REQUIRED TASK:
Copy out, verbatim and in order, the lines of the material from the line containing "FITS header cards" through its final line, including both.

GIVEN DATA:
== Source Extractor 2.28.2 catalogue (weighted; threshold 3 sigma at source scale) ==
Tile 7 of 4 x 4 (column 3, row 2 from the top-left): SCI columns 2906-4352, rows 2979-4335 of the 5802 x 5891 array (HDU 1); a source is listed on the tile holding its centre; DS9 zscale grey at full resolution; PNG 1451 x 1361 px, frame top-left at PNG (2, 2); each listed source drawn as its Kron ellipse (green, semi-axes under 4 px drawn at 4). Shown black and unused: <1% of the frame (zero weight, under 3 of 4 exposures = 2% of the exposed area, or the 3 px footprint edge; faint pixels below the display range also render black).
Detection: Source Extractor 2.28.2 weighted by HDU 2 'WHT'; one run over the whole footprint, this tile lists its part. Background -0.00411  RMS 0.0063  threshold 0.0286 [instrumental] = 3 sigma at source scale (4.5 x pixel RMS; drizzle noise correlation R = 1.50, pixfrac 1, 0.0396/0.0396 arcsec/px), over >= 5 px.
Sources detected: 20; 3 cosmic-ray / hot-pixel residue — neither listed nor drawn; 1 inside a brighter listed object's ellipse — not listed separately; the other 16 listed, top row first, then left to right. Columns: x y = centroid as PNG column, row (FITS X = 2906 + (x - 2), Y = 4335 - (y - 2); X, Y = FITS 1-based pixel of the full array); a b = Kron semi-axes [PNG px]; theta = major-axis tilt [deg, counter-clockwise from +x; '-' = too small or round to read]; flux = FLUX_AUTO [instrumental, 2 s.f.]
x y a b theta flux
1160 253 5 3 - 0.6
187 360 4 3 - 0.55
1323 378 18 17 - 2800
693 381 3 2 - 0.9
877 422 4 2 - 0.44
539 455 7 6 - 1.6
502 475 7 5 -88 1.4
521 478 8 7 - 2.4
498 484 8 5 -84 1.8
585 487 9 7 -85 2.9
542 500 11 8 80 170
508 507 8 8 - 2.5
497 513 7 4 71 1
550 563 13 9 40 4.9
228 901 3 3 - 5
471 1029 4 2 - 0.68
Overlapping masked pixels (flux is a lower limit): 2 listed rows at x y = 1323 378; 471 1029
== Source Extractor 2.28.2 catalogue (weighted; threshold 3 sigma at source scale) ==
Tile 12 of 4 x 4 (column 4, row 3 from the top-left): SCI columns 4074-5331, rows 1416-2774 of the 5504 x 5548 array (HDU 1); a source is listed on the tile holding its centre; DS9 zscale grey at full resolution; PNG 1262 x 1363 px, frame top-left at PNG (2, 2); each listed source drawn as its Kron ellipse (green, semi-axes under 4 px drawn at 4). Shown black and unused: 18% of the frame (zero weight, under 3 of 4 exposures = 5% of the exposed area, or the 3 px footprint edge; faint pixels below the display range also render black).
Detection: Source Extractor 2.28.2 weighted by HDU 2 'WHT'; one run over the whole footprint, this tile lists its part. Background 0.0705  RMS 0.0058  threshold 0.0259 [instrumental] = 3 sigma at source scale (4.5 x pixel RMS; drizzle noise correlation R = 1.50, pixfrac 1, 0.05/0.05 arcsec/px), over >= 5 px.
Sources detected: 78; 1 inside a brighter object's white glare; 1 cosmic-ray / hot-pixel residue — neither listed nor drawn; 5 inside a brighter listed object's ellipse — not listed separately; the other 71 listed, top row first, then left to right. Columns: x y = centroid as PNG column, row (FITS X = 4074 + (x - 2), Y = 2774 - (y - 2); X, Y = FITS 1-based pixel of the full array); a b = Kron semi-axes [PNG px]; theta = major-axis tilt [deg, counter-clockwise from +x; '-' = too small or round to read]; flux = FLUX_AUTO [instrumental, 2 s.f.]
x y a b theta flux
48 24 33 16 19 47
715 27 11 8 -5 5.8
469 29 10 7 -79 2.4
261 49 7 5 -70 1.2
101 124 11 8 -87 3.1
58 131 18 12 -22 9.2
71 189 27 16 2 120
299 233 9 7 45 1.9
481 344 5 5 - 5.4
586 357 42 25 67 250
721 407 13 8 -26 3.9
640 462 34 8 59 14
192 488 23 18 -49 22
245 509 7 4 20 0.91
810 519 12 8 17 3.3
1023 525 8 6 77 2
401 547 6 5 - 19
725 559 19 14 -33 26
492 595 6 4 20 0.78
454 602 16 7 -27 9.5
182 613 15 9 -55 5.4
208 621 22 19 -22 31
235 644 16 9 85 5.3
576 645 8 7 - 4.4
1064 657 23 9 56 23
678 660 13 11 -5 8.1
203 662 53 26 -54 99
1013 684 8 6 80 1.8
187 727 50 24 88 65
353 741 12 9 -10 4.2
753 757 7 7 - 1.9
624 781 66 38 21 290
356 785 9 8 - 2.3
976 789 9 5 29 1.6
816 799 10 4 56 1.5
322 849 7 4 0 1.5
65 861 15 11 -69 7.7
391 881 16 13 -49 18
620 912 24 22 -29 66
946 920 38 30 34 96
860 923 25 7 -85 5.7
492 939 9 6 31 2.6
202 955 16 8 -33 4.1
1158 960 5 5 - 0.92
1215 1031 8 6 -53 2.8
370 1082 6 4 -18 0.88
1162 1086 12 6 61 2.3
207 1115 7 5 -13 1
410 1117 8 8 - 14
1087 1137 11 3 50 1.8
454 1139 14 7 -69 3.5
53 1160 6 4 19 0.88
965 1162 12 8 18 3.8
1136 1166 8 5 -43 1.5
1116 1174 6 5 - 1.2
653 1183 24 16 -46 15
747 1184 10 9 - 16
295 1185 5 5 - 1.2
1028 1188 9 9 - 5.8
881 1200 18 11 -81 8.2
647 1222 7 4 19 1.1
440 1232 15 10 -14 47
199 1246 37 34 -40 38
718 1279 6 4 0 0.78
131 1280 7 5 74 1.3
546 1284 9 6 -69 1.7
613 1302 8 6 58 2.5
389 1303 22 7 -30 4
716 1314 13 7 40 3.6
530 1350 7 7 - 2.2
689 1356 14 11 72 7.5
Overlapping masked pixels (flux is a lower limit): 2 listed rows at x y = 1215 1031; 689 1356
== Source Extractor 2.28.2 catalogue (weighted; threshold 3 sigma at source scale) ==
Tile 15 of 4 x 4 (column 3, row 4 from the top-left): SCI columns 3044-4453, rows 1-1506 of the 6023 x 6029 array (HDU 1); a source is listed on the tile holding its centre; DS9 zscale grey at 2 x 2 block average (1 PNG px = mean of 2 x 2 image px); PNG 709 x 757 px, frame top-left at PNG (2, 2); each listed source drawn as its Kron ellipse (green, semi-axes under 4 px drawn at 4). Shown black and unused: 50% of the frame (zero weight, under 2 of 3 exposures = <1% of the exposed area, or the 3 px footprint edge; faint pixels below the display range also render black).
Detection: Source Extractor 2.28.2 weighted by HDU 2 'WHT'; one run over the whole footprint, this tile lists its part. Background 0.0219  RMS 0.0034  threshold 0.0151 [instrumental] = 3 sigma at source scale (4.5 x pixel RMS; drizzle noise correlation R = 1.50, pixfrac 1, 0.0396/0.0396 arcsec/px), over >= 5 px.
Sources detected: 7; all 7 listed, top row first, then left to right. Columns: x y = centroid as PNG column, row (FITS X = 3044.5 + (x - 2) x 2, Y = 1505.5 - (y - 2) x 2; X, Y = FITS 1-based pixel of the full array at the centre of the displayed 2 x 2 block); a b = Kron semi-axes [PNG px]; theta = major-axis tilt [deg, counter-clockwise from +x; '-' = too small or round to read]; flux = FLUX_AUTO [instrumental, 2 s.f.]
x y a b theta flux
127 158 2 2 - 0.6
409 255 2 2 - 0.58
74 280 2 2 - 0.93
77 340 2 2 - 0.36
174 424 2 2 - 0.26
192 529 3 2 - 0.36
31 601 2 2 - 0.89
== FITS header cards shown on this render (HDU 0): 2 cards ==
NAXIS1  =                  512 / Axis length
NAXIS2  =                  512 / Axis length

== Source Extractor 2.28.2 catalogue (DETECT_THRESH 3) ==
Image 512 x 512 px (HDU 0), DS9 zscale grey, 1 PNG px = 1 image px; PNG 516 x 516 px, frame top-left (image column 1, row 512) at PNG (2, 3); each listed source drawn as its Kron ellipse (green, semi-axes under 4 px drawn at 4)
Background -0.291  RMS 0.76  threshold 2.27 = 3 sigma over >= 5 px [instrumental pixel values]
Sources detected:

WRITTEN RESPONSE:
== FITS header cards shown on this render (HDU 0): 2 cards ==
NAXIS1  =                  512 / Axis length
NAXIS2  =                  512 / Axis length

== Source Extractor 2.28.2 catalogue (DETECT_THRESH 3) ==
Image 512 x 512 px (HDU 0), DS9 zscale grey, 1 PNG px = 1 image px; PNG 516 x 516 px, frame top-left (image column 1, row 512) at PNG (2, 3); each listed source drawn as its Kron ellipse (green, semi-axes under 4 px drawn at 4)
Background -0.291  RMS 0.76  threshold 2.27 = 3 sigma over >= 5 px [instrumental pixel values]
Sources detected:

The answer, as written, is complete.